Look at a couple of different targets together

dfs = []
for target_id in ('CHEMBL3864','CHEMBL3130','CHEMBL4409'):
    %sql postgresql://localhost/chembl_36 \
      drop table if exists patent_compounds

    %sql postgresql://localhost/chembl_36 \
      select patent_id,patents.chembl_id patent_chembl_id,chembl_id_lookup.chembl_id compound_chembl_id,canonical_smiles \
        into temporary table patent_compounds \
        from patents join patent_targets using (doc_id) \
         join compound_records using (doc_id) join molecule_hierarchy using (molregno) join compound_structures cs on (cs.molregno=parent_molregno) \
         join chembl_id_lookup on (parent_molregno=entity_id and entity_type='COMPOUND')\
        where target_chembl_id=:target_id;
    d = %sql \
  select distinct on (compound_chembl_id) * from patent_compounds \
   join (select patent_id from patent_compounds group by patent_id \
         order by count(distinct compound_chembl_id) desc \
         limit 12) tmp \
   using (patent_id)\
   order by compound_chembl_id, patent_id;
    df = d.DataFrame()
    df['target_chembl_id'] = target_id
    dfs.append(df)
hybrid = pd.concat(dfs)

hybrid.shape

(4642, 5)

hybrid['Mol'] = hybrid['canonical_smiles'].apply(Chem.MolFromSmiles)
fpg = rdFingerprintGenerator.GetMorganGenerator(radius=3,fpSize=2048)
hybrid['cmfp3'] = hybrid['Mol'].apply(fpg.GetCountFingerprintAsNumPy)

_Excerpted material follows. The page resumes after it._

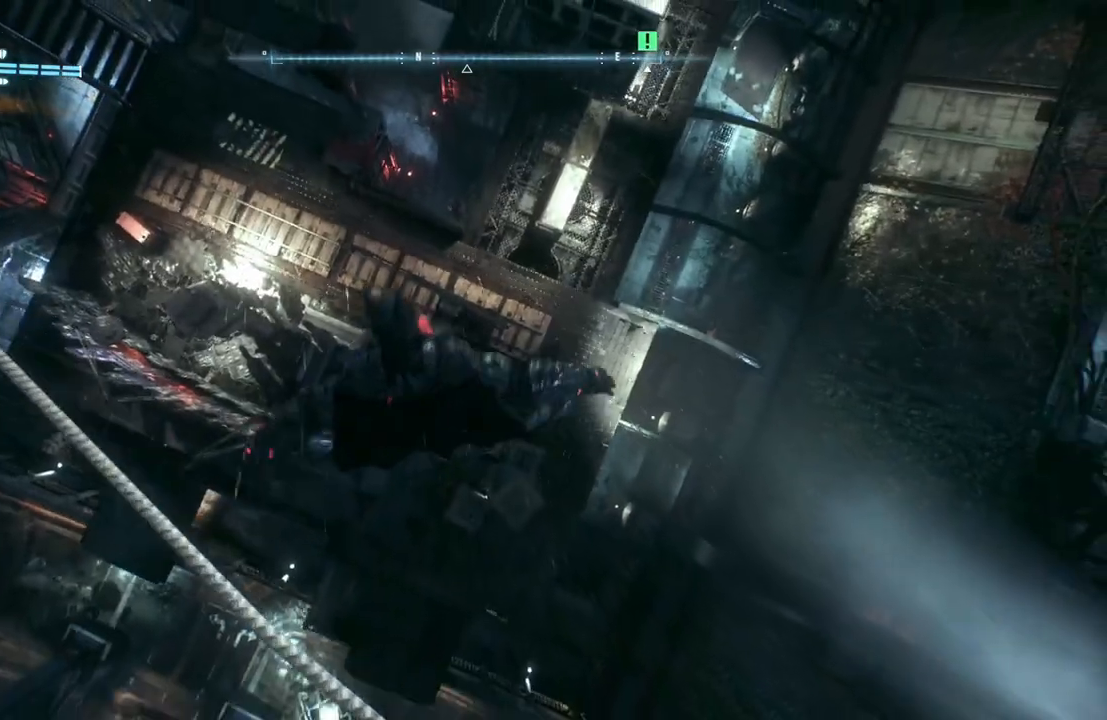
{"buttons": ["A"], "left_stick": "center", "right_stick": "center", "events": [[17, "left_stick", "center"]]}
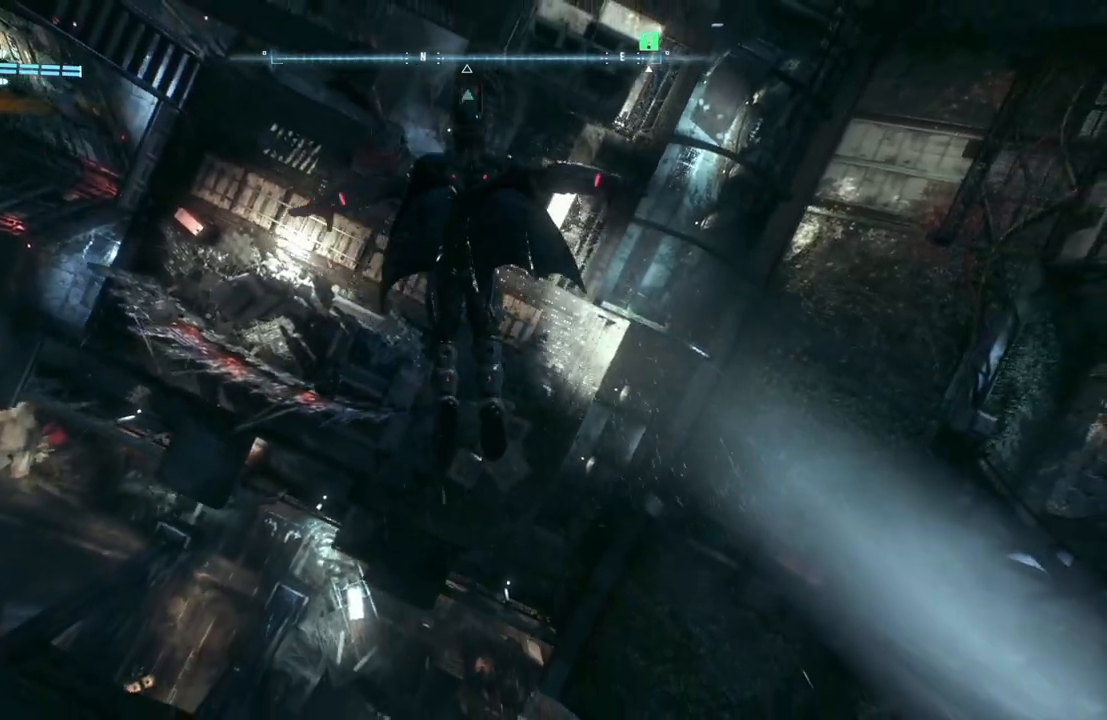
{"buttons": ["A"], "left_stick": "center", "right_stick": "center", "events": []}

fitter = umap.UMAP(n_neighbors=8,min_dist=0.4,metric='dice',n_jobs=4)
pts = fitter.fit_transform(hybrid['cmfp3'].tolist())
hybrid['X'] = pts[:,0]
hybrid['Y'] = pts[:,1]

/home/glandrum/mambaforge/envs/rdkit_blog/lib/python3.12/site-packages/sklearn/utils/deprecation.py:151: FutureWarning: 'force_all_finite' was renamed to 'ensure_all_finite' in 1.6 and will be removed in 1.8.
  warnings.warn(
/home/glandrum/mambaforge/envs/rdkit_blog/lib/python3.12/site-packages/umap/umap_.py:1887: UserWarning: gradient function is not yet implemented for dice distance metric; inverse_transform will be unavailable
  warn(
/home/glandrum/mambaforge/envs/rdkit_blog/lib/python3.12/site-packages/umap/spectral.py:548: UserWarning: Spectral initialisation failed! The eigenvector solver
failed. This is likely due to too small an eigengap. Consider
adding some noise or jitter to your data.

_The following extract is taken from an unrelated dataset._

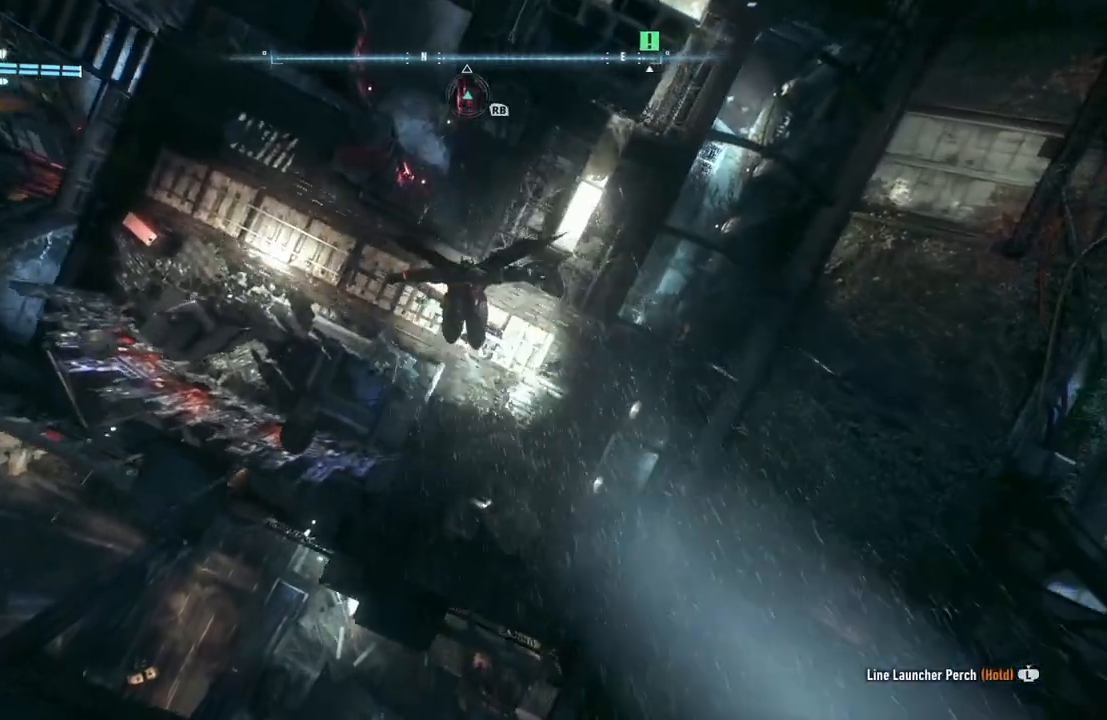
{"buttons": ["A"], "left_stick": "down", "right_stick": "center", "events": [[133, "left_stick", "up"], [367, "left_stick", "center"], [483, "left_stick", "down"]]}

Falling back to random initialisation!
  warn(

plt.figure(figsize=(6,6))
markers = 'ovs*+d'
for i,pid in enumerate(set(hybrid['patent_chembl_id'])):
    tdf = hybrid[hybrid['patent_chembl_id']==pid]
    plt.scatter(tdf['X'],tdf['Y'],label=pid,marker=markers[i%len(markers)],s=20,linewidth=0);

Color by target id instead of patent:

plt.figure(figsize=(6,6))
markers = 'ovs*+d'
for i,tid in enumerate(set(hybrid['target_chembl_id'])):
    d = %sql postgresql://localhost/chembl_36 \
      select pref_name from target_dictionary where chembl_id=:tid
    print(f'{tid}: {d[0][0]}')
    tdf = hybrid[hybrid['target_chembl_id']==tid]
    for j,pid in enumerate(set(tdf['patent_chembl_id'])):
        pdf = tdf[tdf['patent_chembl_id']==pid]
        plt.scatter(pdf['X'],pdf['Y'],label=pid,marker=markers[j%len(markers)],s=20,linewidth=0,c=f'C{i}');

CHEMBL4409: cAMP and cAMP-inhibited cGMP 3',5'-cyclic phosphodiesterase 10A
CHEMBL3130: Phosphatidylinositol 4,5-bisphosphate 3-kinase catalytic subunit delta isoform
CHEMBL3864: Tyrosine-protein phosphatase non-receptor type 11

That’s enough for now… these compound sets are sure to show up in future blog posts.